Нет и не может быть конца — ни легкого, ни трагичного, ни формального. Именно это означает то, что у книги нет продолжения. Постой, неужели опять сорвется? Нет продолженья… Продолженья… Но что-то мелькало дальше? Было же? Нет продолженья в счастье — время, переливаясь и дыша, стоит, как воздух, надо всеми… — неужели это прошло? Ничего не запомню, ничего не продолжу? Но в том-то и дело, что все здесь и больше никуда не денется. Стоит, как воздух, надо всеми — прозрачный невесомый шар.

Память оказалась присваиванием мира, значений, отбором прошлого для странной формы его использования, будто идет подбор жилья под себя. От этого неловко, как если бы пришлось узнать, что человек во всех своих словах говорит только о себе и озабочен только собой.
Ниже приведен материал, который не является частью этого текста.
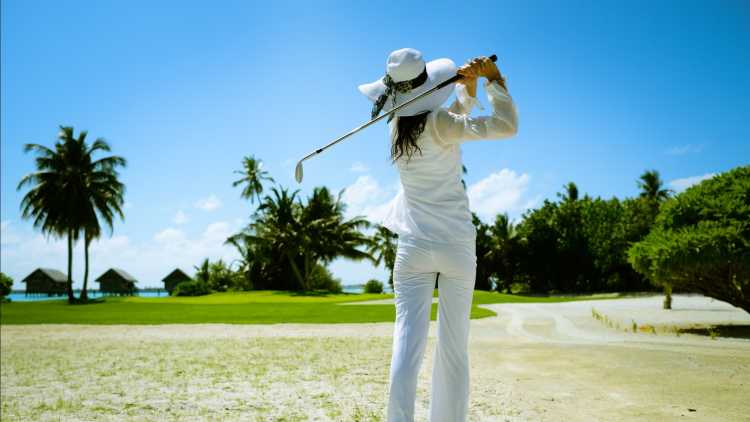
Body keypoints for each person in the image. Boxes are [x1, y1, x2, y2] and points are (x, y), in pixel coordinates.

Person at [358, 48, 519, 422]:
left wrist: (470, 87)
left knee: (406, 343)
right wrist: (495, 80)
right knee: (453, 347)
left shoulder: (395, 129)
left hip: (413, 247)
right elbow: (504, 126)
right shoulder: (441, 124)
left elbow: (446, 117)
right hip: (456, 247)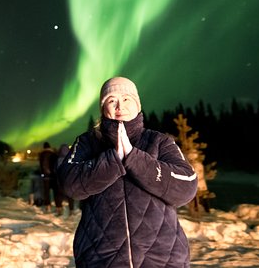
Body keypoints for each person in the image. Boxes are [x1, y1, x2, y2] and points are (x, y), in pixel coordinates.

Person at [56, 76, 198, 267]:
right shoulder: (86, 142)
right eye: (111, 100)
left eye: (126, 99)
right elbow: (69, 183)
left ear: (137, 105)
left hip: (163, 259)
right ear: (102, 108)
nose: (119, 106)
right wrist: (111, 160)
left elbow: (187, 186)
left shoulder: (159, 141)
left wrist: (135, 159)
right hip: (101, 259)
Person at [54, 143, 75, 216]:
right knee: (70, 196)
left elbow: (55, 170)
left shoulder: (58, 159)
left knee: (58, 195)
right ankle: (71, 211)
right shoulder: (71, 159)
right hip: (69, 180)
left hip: (60, 180)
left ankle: (59, 210)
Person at [38, 141, 58, 213]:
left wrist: (42, 173)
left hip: (45, 176)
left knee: (46, 192)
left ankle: (48, 206)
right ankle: (58, 206)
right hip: (53, 176)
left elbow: (41, 166)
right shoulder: (53, 154)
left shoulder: (42, 154)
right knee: (55, 192)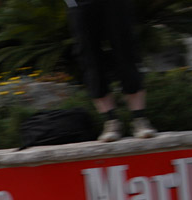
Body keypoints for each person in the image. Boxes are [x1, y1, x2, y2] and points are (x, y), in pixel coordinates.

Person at [65, 0, 156, 142]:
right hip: (79, 4)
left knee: (126, 52)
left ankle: (139, 119)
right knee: (90, 60)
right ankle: (111, 121)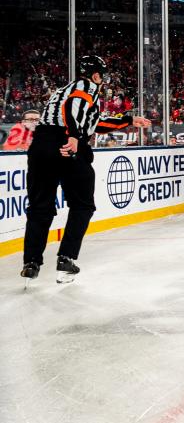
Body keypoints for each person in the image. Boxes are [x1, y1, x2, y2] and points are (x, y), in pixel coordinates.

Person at [21, 55, 151, 282]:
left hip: (41, 145)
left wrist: (128, 120)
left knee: (40, 206)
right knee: (83, 204)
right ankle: (66, 258)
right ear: (95, 74)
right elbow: (74, 109)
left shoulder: (64, 90)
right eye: (102, 74)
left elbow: (93, 123)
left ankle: (31, 262)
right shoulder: (86, 85)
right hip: (67, 143)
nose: (103, 79)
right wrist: (72, 137)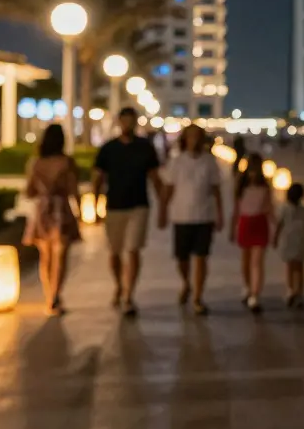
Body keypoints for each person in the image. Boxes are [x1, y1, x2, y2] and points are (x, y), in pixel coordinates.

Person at [92, 107, 164, 317]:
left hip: (139, 205)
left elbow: (155, 177)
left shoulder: (145, 147)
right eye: (124, 120)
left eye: (131, 121)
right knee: (114, 253)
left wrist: (163, 207)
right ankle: (119, 285)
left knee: (133, 250)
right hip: (114, 206)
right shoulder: (108, 149)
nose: (127, 125)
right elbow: (98, 178)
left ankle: (128, 295)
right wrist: (94, 207)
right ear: (119, 122)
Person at [159, 124, 223, 315]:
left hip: (204, 216)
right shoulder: (177, 162)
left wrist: (220, 214)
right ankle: (186, 283)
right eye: (190, 136)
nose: (194, 140)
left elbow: (216, 190)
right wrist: (162, 210)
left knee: (202, 257)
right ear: (184, 139)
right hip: (182, 216)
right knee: (182, 258)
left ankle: (198, 296)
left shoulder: (209, 162)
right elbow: (168, 188)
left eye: (197, 136)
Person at [21, 124, 82, 316]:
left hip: (42, 210)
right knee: (60, 254)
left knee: (45, 256)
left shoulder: (36, 163)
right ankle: (56, 295)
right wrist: (80, 211)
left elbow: (29, 191)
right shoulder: (66, 162)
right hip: (61, 208)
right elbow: (74, 189)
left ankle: (49, 296)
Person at [233, 158, 274, 313]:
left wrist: (277, 227)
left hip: (259, 223)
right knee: (246, 260)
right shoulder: (241, 187)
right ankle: (248, 287)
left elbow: (269, 208)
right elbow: (237, 209)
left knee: (256, 262)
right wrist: (232, 227)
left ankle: (255, 294)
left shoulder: (265, 187)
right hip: (246, 222)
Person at [273, 182, 304, 309]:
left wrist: (275, 239)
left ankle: (291, 290)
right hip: (300, 241)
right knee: (299, 268)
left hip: (289, 241)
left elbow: (279, 225)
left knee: (290, 267)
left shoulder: (284, 209)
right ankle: (298, 292)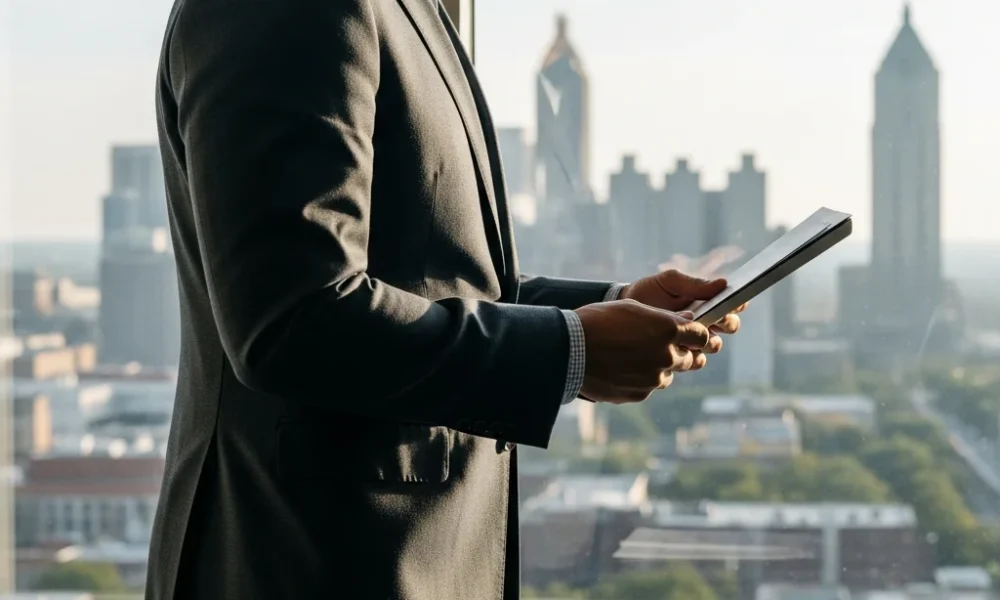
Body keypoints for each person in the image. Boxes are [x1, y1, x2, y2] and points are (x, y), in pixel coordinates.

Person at [145, 1, 744, 599]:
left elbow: (430, 271)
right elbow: (294, 319)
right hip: (311, 560)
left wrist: (607, 310)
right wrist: (573, 349)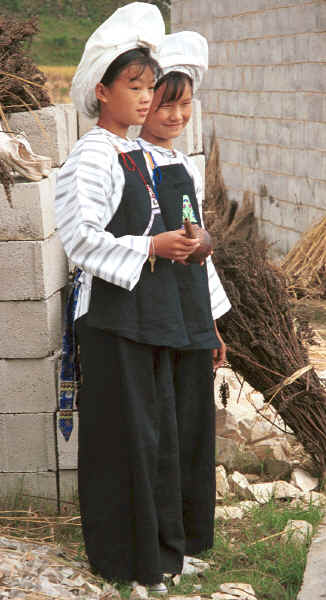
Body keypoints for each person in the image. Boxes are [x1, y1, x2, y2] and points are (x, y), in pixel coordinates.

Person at [55, 5, 230, 591]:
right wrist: (150, 247)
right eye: (139, 87)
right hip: (115, 319)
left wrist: (208, 319)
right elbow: (80, 240)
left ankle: (164, 553)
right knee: (128, 444)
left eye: (150, 87)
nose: (150, 100)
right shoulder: (94, 155)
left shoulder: (147, 157)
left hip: (161, 319)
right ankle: (127, 561)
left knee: (165, 439)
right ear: (102, 92)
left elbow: (182, 240)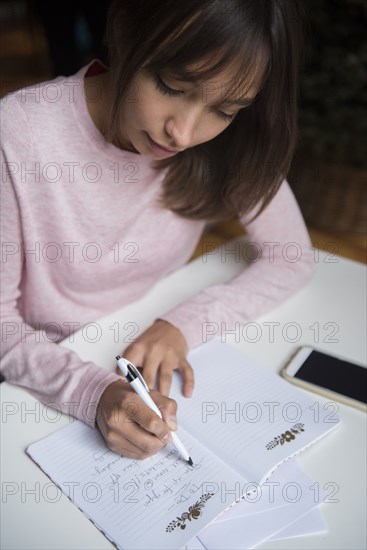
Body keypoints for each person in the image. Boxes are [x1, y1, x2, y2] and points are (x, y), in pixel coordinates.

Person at [0, 0, 313, 460]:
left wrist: (183, 325)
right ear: (125, 29)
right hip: (44, 372)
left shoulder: (233, 141)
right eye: (171, 85)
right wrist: (92, 393)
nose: (182, 133)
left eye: (224, 110)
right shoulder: (19, 131)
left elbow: (291, 258)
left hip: (143, 343)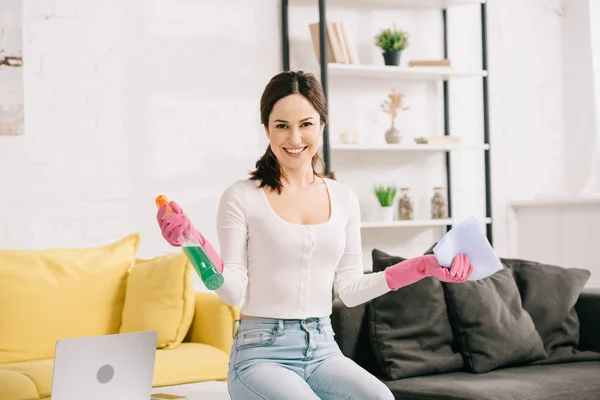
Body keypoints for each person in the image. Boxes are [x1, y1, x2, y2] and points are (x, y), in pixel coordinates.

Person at [156, 70, 474, 400]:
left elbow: (350, 289)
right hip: (260, 354)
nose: (294, 138)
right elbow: (232, 290)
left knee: (381, 398)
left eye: (305, 124)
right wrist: (191, 241)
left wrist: (425, 266)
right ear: (266, 129)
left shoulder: (344, 198)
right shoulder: (242, 196)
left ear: (322, 125)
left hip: (323, 348)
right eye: (282, 125)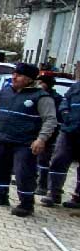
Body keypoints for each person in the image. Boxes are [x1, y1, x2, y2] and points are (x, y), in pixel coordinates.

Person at [0, 63, 56, 217]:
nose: (14, 77)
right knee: (0, 168)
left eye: (19, 75)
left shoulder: (41, 97)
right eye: (14, 74)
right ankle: (1, 195)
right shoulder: (5, 92)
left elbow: (50, 120)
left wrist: (41, 139)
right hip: (2, 137)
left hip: (25, 142)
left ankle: (26, 204)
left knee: (23, 172)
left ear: (30, 79)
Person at [40, 77, 80, 208]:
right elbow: (65, 101)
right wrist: (65, 113)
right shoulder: (76, 87)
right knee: (59, 160)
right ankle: (53, 193)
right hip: (68, 131)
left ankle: (78, 198)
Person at [36, 73, 63, 197]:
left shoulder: (55, 99)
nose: (39, 84)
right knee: (34, 158)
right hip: (35, 131)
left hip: (49, 133)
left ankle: (42, 185)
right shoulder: (37, 95)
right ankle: (32, 180)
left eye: (41, 82)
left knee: (43, 159)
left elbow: (54, 118)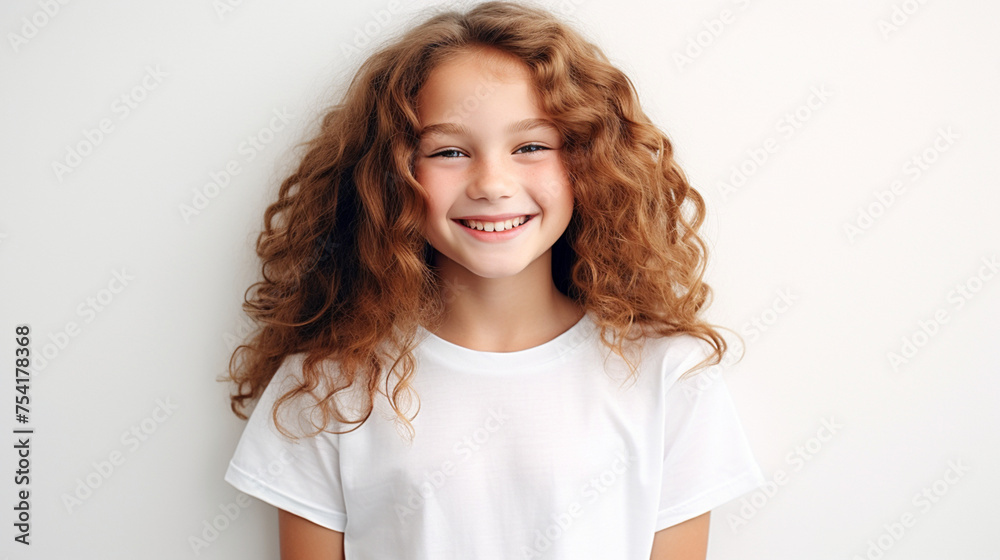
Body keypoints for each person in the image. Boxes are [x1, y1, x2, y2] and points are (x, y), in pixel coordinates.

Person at [223, 1, 765, 558]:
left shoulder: (669, 377)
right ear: (389, 178)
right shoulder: (325, 385)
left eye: (530, 146)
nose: (492, 183)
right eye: (449, 151)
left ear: (589, 161)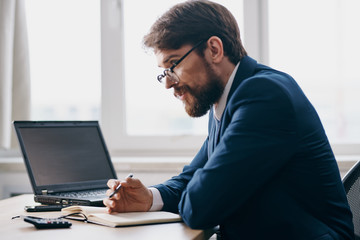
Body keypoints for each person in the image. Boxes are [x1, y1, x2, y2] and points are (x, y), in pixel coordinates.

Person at [103, 1, 354, 239]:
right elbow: (192, 177)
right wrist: (149, 197)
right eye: (163, 72)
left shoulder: (264, 96)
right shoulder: (227, 98)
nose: (168, 82)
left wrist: (200, 191)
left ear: (214, 49)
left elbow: (201, 207)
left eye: (174, 64)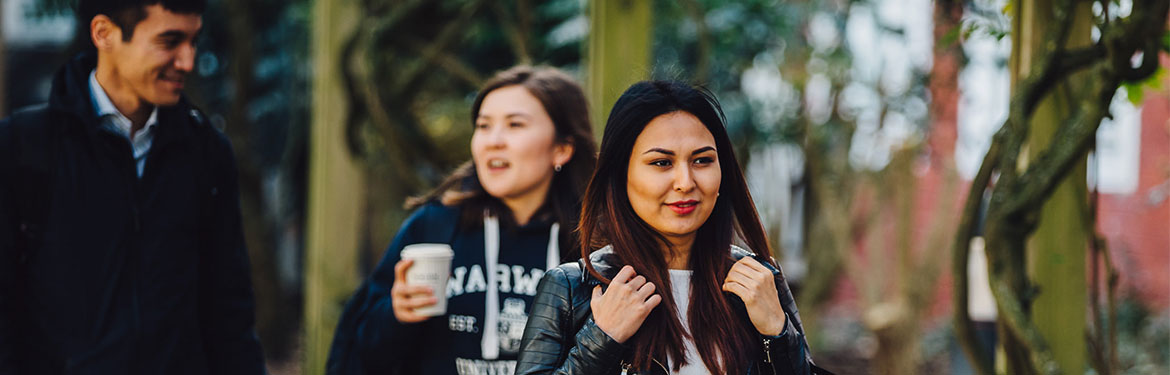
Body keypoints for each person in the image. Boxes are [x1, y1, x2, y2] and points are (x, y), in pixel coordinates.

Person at [0, 0, 265, 374]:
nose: (187, 61)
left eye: (193, 41)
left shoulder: (206, 154)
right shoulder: (21, 149)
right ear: (104, 34)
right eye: (169, 41)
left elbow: (230, 319)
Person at [515, 81, 819, 375]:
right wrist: (602, 338)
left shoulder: (759, 280)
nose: (686, 182)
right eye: (661, 163)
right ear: (620, 176)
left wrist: (777, 334)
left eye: (702, 160)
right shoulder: (572, 289)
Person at [326, 66, 598, 375]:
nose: (493, 140)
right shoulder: (434, 226)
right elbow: (363, 352)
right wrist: (396, 314)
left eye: (515, 124)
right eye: (483, 126)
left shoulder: (593, 242)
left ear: (562, 149)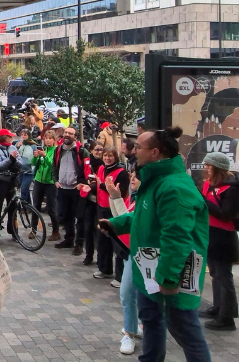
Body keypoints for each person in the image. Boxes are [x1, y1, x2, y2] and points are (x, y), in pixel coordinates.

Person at [103, 127, 211, 362]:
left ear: (154, 152)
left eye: (138, 147)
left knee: (185, 329)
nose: (133, 150)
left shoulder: (174, 187)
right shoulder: (155, 180)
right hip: (150, 272)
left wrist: (169, 278)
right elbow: (145, 217)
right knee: (151, 319)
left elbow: (177, 238)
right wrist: (116, 224)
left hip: (168, 274)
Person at [199, 151, 239, 331]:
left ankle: (227, 318)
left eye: (209, 165)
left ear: (218, 168)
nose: (206, 168)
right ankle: (217, 308)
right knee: (215, 274)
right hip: (210, 233)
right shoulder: (209, 184)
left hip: (224, 237)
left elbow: (226, 214)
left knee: (224, 277)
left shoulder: (233, 188)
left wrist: (204, 201)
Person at [106, 170, 140, 355]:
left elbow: (129, 222)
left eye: (136, 176)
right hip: (132, 252)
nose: (132, 179)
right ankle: (131, 329)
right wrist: (115, 197)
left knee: (130, 294)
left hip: (143, 253)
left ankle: (132, 330)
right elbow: (123, 219)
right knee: (128, 294)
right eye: (132, 175)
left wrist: (116, 198)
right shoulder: (136, 198)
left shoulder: (148, 198)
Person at [94, 147, 129, 283]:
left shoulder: (121, 173)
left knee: (118, 242)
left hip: (114, 210)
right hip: (101, 207)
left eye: (110, 156)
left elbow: (122, 191)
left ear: (116, 157)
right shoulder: (102, 168)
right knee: (102, 240)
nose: (107, 158)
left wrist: (102, 185)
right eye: (105, 156)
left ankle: (120, 277)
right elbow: (98, 186)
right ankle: (104, 269)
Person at [53, 127, 88, 257]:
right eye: (66, 133)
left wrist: (82, 183)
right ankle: (68, 239)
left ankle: (79, 244)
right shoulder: (58, 150)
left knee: (79, 217)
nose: (67, 135)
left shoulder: (81, 151)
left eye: (70, 134)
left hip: (76, 189)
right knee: (66, 215)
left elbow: (88, 169)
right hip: (62, 188)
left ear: (75, 137)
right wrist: (55, 180)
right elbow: (54, 167)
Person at [0, 128, 21, 230]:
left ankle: (13, 230)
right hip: (0, 181)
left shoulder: (13, 148)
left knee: (13, 206)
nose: (11, 138)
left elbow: (21, 163)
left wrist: (14, 161)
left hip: (12, 180)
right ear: (4, 138)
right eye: (9, 137)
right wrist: (10, 159)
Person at [31, 131, 60, 242]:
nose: (47, 140)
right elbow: (34, 163)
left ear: (54, 140)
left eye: (50, 138)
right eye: (46, 138)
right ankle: (33, 229)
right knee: (36, 205)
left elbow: (53, 165)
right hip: (39, 180)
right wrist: (36, 156)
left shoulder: (56, 151)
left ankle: (56, 231)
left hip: (50, 182)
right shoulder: (43, 149)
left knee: (51, 208)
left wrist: (45, 156)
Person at [16, 129, 37, 204]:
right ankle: (28, 205)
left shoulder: (33, 145)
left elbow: (35, 157)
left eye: (25, 135)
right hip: (21, 170)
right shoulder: (19, 144)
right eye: (22, 135)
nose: (23, 136)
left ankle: (22, 205)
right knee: (25, 189)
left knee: (24, 188)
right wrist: (17, 147)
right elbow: (15, 154)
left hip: (29, 171)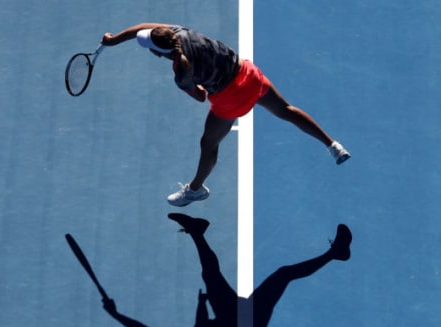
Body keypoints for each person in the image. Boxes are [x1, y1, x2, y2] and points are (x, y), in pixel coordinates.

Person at [101, 213, 352, 327]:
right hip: (238, 320)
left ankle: (197, 231)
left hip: (238, 321)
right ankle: (197, 231)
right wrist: (115, 314)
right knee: (229, 274)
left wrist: (201, 306)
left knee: (275, 274)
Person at [101, 23, 351, 206]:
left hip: (231, 97)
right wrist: (113, 40)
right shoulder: (177, 32)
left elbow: (200, 97)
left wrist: (197, 83)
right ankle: (333, 145)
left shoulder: (181, 73)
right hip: (249, 74)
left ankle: (195, 190)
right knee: (286, 110)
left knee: (208, 144)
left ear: (159, 53)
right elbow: (144, 28)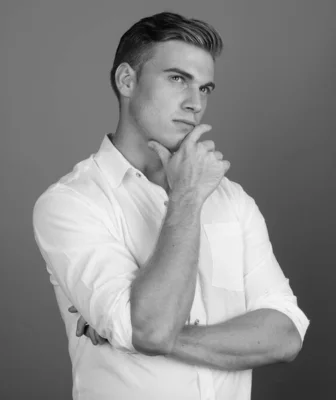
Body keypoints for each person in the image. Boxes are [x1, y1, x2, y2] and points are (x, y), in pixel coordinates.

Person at [32, 11, 309, 400]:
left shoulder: (233, 200)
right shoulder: (70, 204)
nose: (195, 103)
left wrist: (130, 333)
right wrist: (188, 198)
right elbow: (152, 330)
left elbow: (285, 336)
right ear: (127, 80)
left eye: (206, 88)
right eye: (178, 78)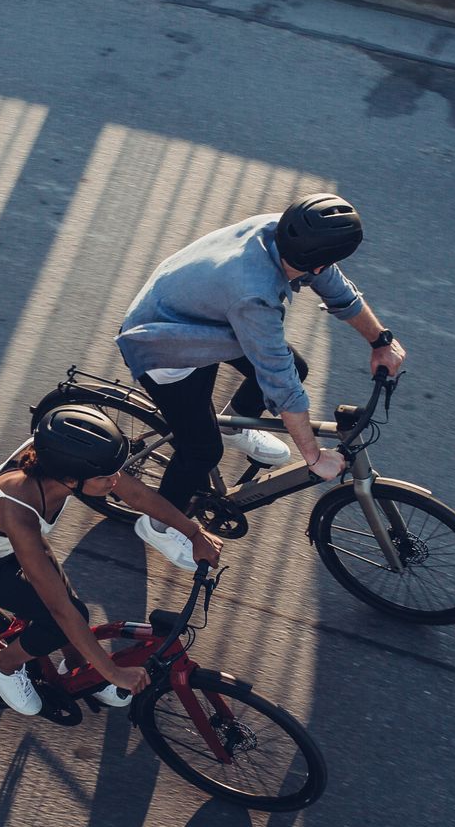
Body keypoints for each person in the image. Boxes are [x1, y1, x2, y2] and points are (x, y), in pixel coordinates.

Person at [116, 193, 406, 570]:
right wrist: (313, 456)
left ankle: (236, 424)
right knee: (202, 451)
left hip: (201, 314)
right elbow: (279, 382)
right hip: (164, 345)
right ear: (317, 262)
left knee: (296, 366)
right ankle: (158, 524)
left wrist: (380, 341)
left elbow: (336, 289)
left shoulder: (285, 234)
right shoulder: (253, 296)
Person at [0, 405, 223, 717]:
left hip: (2, 539)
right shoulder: (17, 512)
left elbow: (136, 495)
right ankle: (1, 663)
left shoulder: (59, 465)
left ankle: (77, 667)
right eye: (107, 476)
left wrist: (193, 533)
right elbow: (60, 611)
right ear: (71, 480)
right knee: (61, 618)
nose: (116, 480)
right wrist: (113, 672)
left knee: (70, 609)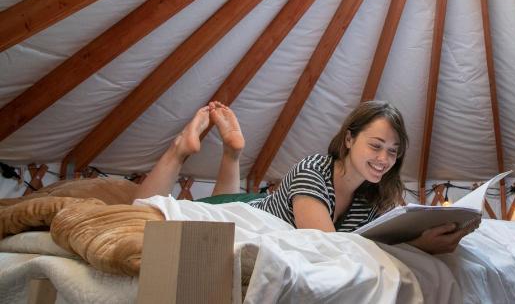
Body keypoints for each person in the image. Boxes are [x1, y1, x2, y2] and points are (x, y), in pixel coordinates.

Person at [136, 100, 477, 254]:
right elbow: (327, 244)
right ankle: (181, 148)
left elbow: (388, 233)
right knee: (139, 213)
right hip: (248, 213)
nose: (383, 159)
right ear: (349, 139)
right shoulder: (314, 169)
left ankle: (233, 151)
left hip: (246, 206)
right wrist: (415, 246)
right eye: (376, 145)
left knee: (224, 200)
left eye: (393, 151)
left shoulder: (375, 195)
Выходит, я напрасно все время пытался уважать чужую память, был задержавшимся в развитии ребенком, который почти уже отупел, начав учиться у взрослых быть как они.

Был момент, когда я с завистью наблюдал за отцом, как жадно он слушал радио, цыкая на любой шум, и впивался в программу «Время», а потом в разговоре с гостями внятно пояснял, что привело к перевороту в Чили или почему снят министр сельского хозяйства. Казалось, надо выучить слова, отследить цепь событий и все будет прозрачно. Но становилось только невыносимо скучно, как от любой посторонней и непривлекательной формы жизни. Связная речь и цепь событий — только временный результат особого договора. Мне посчастливилось вывалиться из связки, учащей пристойной слепоте, и какая разница, кто я теперь такой, когда во все глаза гляжу на все, что вне времени.